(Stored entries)
※

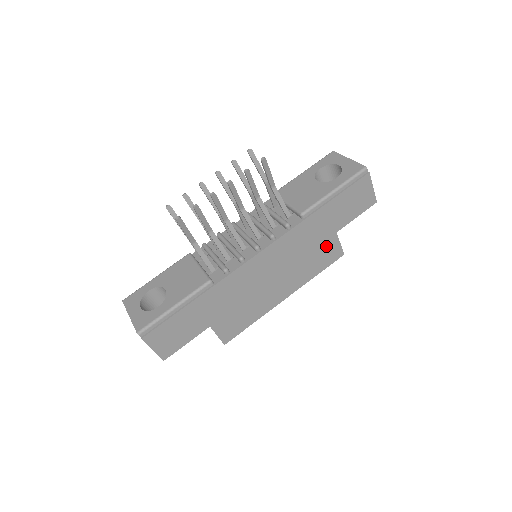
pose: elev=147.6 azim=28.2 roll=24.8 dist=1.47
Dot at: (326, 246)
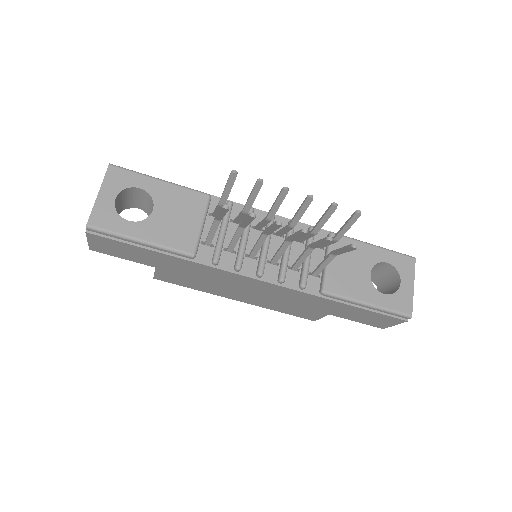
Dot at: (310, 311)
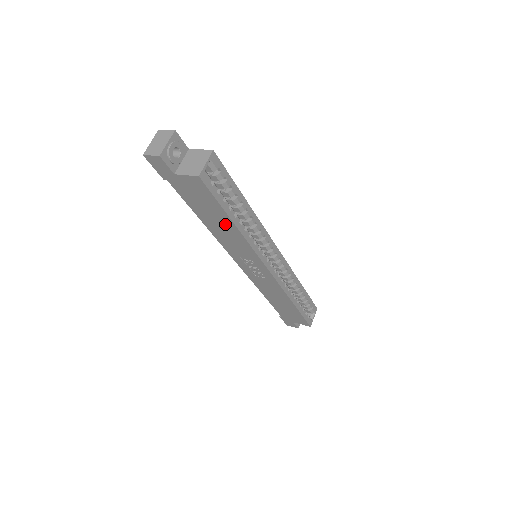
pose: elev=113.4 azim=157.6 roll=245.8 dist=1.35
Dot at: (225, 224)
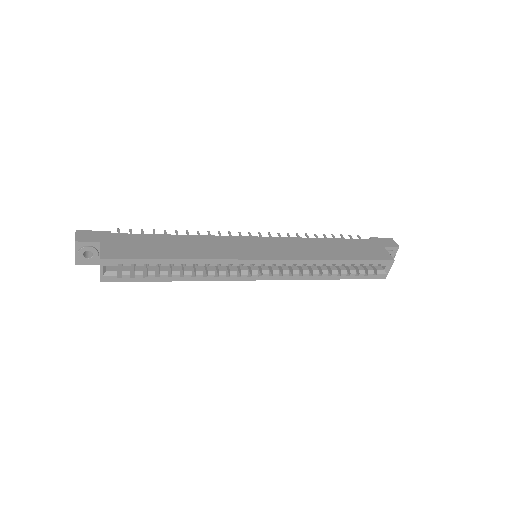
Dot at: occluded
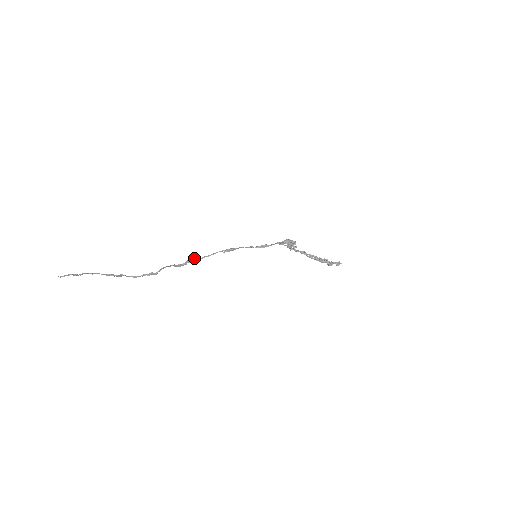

※

Output every line of the material above as a JSON list of strings, with one string per line. Skip blank lines and leave the pictures out.

#### RESULT OF THE EXERCISE
[
  "pose: elev=147.6 azim=28.2 roll=24.8 dist=1.47",
  "Dot at: (326, 246)",
  "Dot at: (310, 311)",
  "pose: elev=113.4 azim=157.6 roll=245.8 dist=1.35",
  "Dot at: (225, 224)",
  "Dot at: occluded"
]